AVAILABLE DATA:
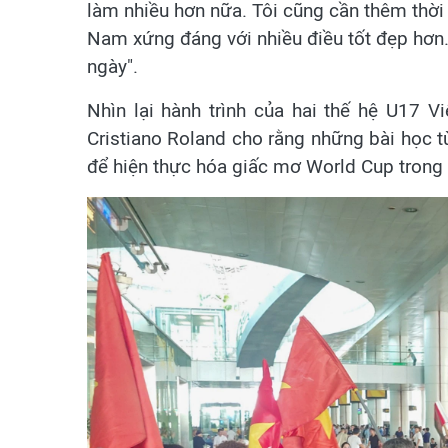
làm nhiều hơn nữa. Tôi cũng cần thêm thời
Nam xứng đáng với nhiều điều tốt đẹp hơn. 
ngày".
Nhìn lại hành trình của hai thế hệ U17 
Cristiano Roland cho rằng những bài học t
để hiện thực hóa giấc mơ World Cup trong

REQUIRED WORK: Beginning at the line that holds "Nhìn lại hành trình của hai thế hệ U17", reproduce each line of the records above down to and including the last one.

TASK ANSWER:
Nhìn lại hành trình của hai thế hệ U17 
Cristiano Roland cho rằng những bài học t
để hiện thực hóa giấc mơ World Cup trong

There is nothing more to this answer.